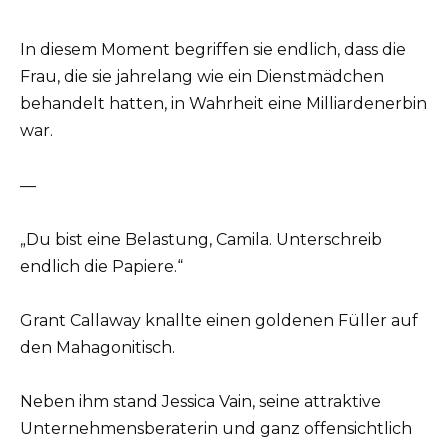
In diesem Moment begriffen sie endlich, dass die
Frau, die sie jahrelang wie ein Dienstmädchen
behandelt hatten, in Wahrheit eine Milliardenerbin
war.
—
„Du bist eine Belastung, Camila. Unterschreib
endlich die Papiere.“
Grant Callaway knallte einen goldenen Füller auf
den Mahagonitisch.
Neben ihm stand Jessica Vain, seine attraktive
Unternehmensberaterin und ganz offensichtlich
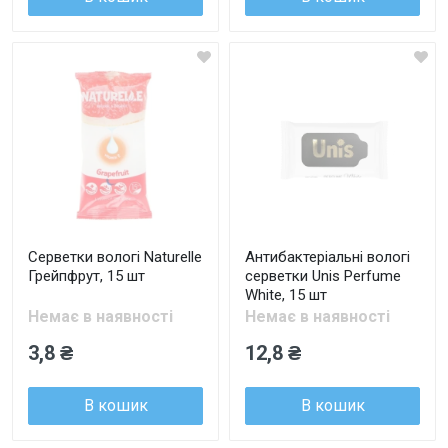
Серветки вологі Naturelle
Антибактеріальні вологі
Грейпфрут, 15 шт
серветки Unis Perfume
White, 15 шт
Немає в наявності
Немає в наявності
3,8 ₴
12,8 ₴
В кошик
В кошик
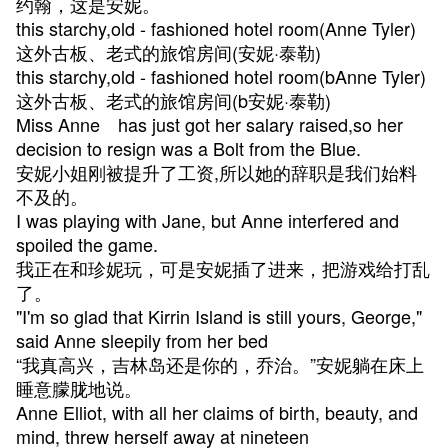
约翰，这是安妮。
this starchy,old - fashioned hotel room(Anne Tyler)
这外古板、老式的旅馆房间(安妮·泰勒)
this starchy,old - fashioned hotel room(bAnne Tyler)
这外古板、老式的旅馆房间(b安妮·泰勒)
Miss Anne has just got her salary raised,so her
decision to resign was a Bolt from the Blue.
安妮小姐刚被提升了工资,所以她的辞职是我们始料
不及的。
I was playing with Jane, but Anne interfered and
spoiled the game.
我正在和珍妮玩，可是安妮插了进来，把游戏给打乱
了。
"I'm so glad that Kirrin Island is still yours, George,"
said Anne sleepily from her bed
“我真高兴，吉林岛还是你的，乔治。”安妮躺在床上
睡意朦胧地说。
Anne Elliot, with all her claims of birth, beauty, and
mind, threw herself away at nineteen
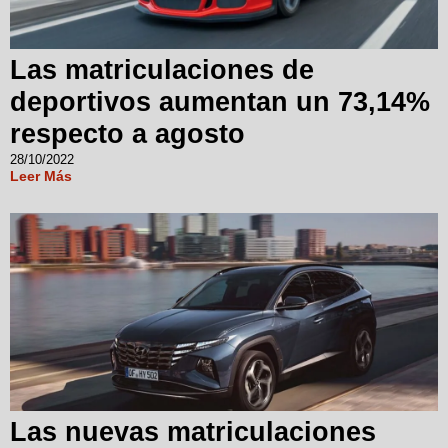
Las matriculaciones de
deportivos aumentan un 73,14%
respecto a agosto
28/10/2022
Leer Más
Las nuevas matriculaciones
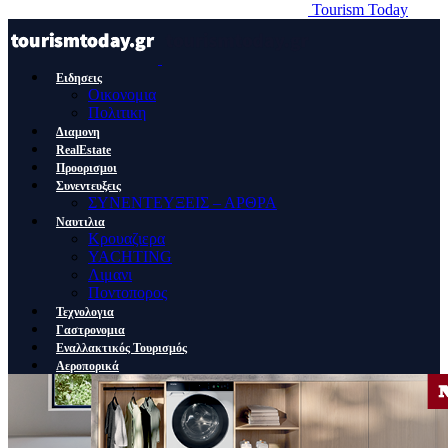
Tourism Today
Ειδησεις
Οικονομια
Πολιτικη
Διαμονη
RealEstate
Προορισμοι
Συνεντευξεις
ΣΥΝΕΝΤΕΥΞΕΙΣ – ΑΡΘΡΑ
Ναυτιλια
Κρουαζιερα
YACHTING
Λιμανι
Ποντοπορος
Τεχνολογια
Γαστρονομια
Εναλλακτικός Τουρισμός
Αεροπορικά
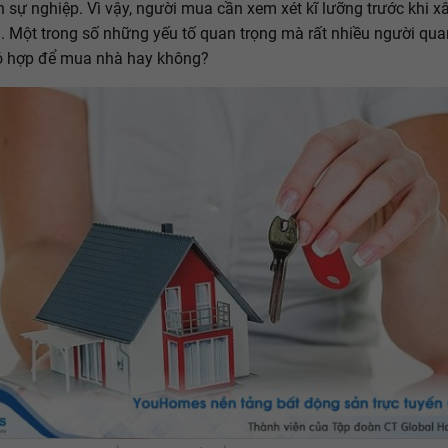
ển sự nghiệp. Vì vậy, người mua cần xem xét kĩ lưỡng trước khi x
 Một trong số những yếu tố quan trọng mà rất nhiều người qu
có hợp để mua nhà hay không?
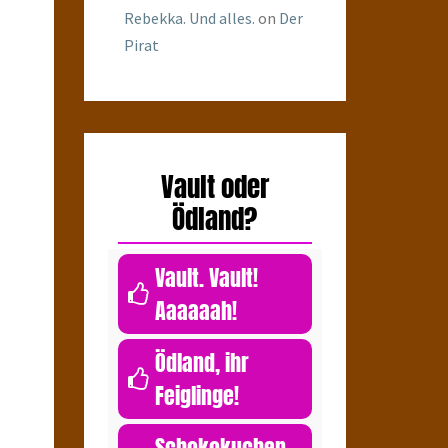
Rebekka. Und alles.
on
Der
Pirat
Vault oder
Ödland?
Vault. Vault!
Aaaaaah!
0
Ödland, ihr
Feiglinge!
0
Schokokuchen.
⁂
▸ **Problem**
Only the number should be given: how many lines of the data contain the word "Tyler"?

▸ **Solved problem**
2